35  

— Дробь машина! Отставить рубить концы! Свистать всех наверх!

И как засвистит сам молодецким посвистом! Сбежались все и начали думать.

— Я знаю, — говорит старпом. — Если поглядеть этому самому голландскому капитану в глаза, то обязательно жив останешься.

— А корабль? — спрашивает капитан.

— Про корабль мне ничего не известно.

— Нет, это нам не подходит. Давайте думать дальше.

А «Летучий Голландец», не рассчитав (наш корабль-то машину застопорил), проскакивает мимо и делает поворот оверштаг, чтобы закончить свое черное дело.

Чужеземный капитан, видя, что на советском корабле все стопились вокруг капитанского мостика при полном отсутствии паники и страха к его кораблю и к нему лично, начинает бегать по палубе и кричать всякие ругательные слова:

— Бом-брам-стеньга, йоксель-моксель, нактоуз на плашкоуте!

Так он кричит и топает своей деревянной ногой.

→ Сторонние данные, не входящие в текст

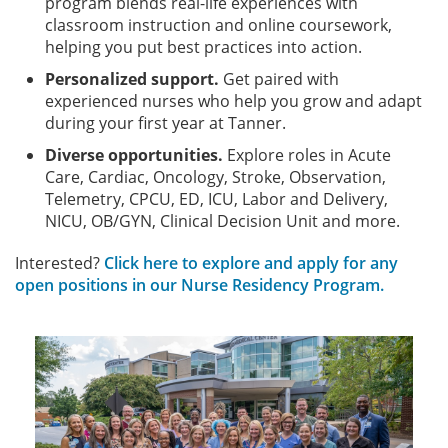
program blends real-life experiences with
classroom instruction and online coursework,
helping you put best practices into action.
Personalized support.
Get paired with
experienced nurses who help you grow and adapt
during your first year at Tanner.
Diverse opportunities.
Explore roles in Acute
Care, Cardiac, Oncology, Stroke, Observation,
Telemetry, CPCU, ED, ICU, Labor and Delivery,
NICU, OB/GYN, Clinical Decision Unit and more.
Interested?
Click here to explore and apply for any
open positions in our Nurse Residency Program.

— Кажется, что-то у него там с женщиной было, — говорит радист. — Может, ему женщину нужно?

— Нет уж, фигушки, — отвечает ему буфетчица Галина. — Этот ваш голландец ободранный какой-то. Я ему, конечно, могу с бака голый зад показать или что другое, а совсем — я не согласна. Козел он вонючий, вот что я вам скажу.

Тут иностранца, в этот момент подошедшего борт к борту, совсем злоба взяла:

— А за козла ответишь! — кричит. И палкой махается.

Но как раз вспомнили, что на собрании отсутствует помполит.

— Вот кого нам звать надо! — закричали все. — Он-то нам все и растолкует как решения партсъезда.

Сбегали за помполитом, разбудили, объяснили, что случилось.

— На тебя, — говорят, — вся надежда.

Помполит подумал, китель оправил и сказал:

— Переправьте-ка меня на иностранца, я там разъяснительную работу проведу.

Прикинули силы, подобрали матросов покрепче и перебросили помполита «Голландцу» на палубу, когда тот в очередной раз мимо проходил. Ну, суета, свалка там. Вдруг «Голландец» развернулся и — фьють! — стрелой за горизонт.

А тут и пограничный катер подошел.

После этого капитана на берег списали. По состоянию здоровья, за то, одним словом, что помполита утратил.

Но тот не больно-то и переживал, рассуждая так: «Встретишь еще раз того „Летучего Голландца“, а ведь неизвестно, как там помполит этих архаровцев навоспитывал — может, еще хуже придется».

Так он и мне рассказывал. Я сам у него водку пил, усы мочил да бородой вытирался.

БАБА КЛЕПА

Однажды в пятницу я жил в маленькой деревне. Она была такая маленькая, что никакой картограф, даже с самым университетским образованием, не мог бы ее уместить на карте.

Жил я у бабы Клены. Бабу Клену по-настоящему звали Асклепиодотта Власьевна, но она очень стеснялась своего имени и даже не стала получать паспорт. Стеснялась она, стеснялась, да так, что не вышла замуж. Потом, правда, выяснилось, что выходить уже не за кого, потому что все ее односельчане вымерли.

Радио

На стене у бабы Клепы висело радио. Оно было затейливо прикреплено маленькими проводочками к другим проводочкам, торчащим из стены.

Да и само радио было затейливое-затейливое. Только разве не работало. Как-то раз баба Клепа попросила меня починить хитрый аппарат.

Я подходил к нему справа и слева, хмурил брови и открывал широко рот. Когда мне надоедало держать рот открытым, я говорил какие-нибудь умные слова:

— Диод три-дэ-пять… Фонит, стало быть, а может, строчник погорел, или кондер пробивает…

Наконец бабе Клепе надоело слушать мое бормотание, и как она плюнет! Но не в меня, а в радио. Оно и заработало.

Правда, как-то странно.

Не говорит ничего, только шипит. То злобно шипит, то ласково. Мы по этому шипению научились погоду предсказывать.

Липучка

А с потолка у бабы Клепы свисала липучка. На липучке были прикреплены мухи.

Липучка была такая липкая, просто ужас! Однажды к ней приклеился даже страховой инспектор! Но это совсем другая история.

Творожные лепешки

По утрам баба Клепа пила молоко, днем кушала щи, а вечером делала творожные лепешки. Лепешки у нее были замечательные и они нравились всем — мне, кошке Ласочке, которая всегда спала на подоконнике, тяжело вздыхая, приблудной собаке неизвестного имени и самой бабе Клепе.

Но вот беда, их запах очень нравился большому усатому таракану, который жил у бабы Клепы за печкой.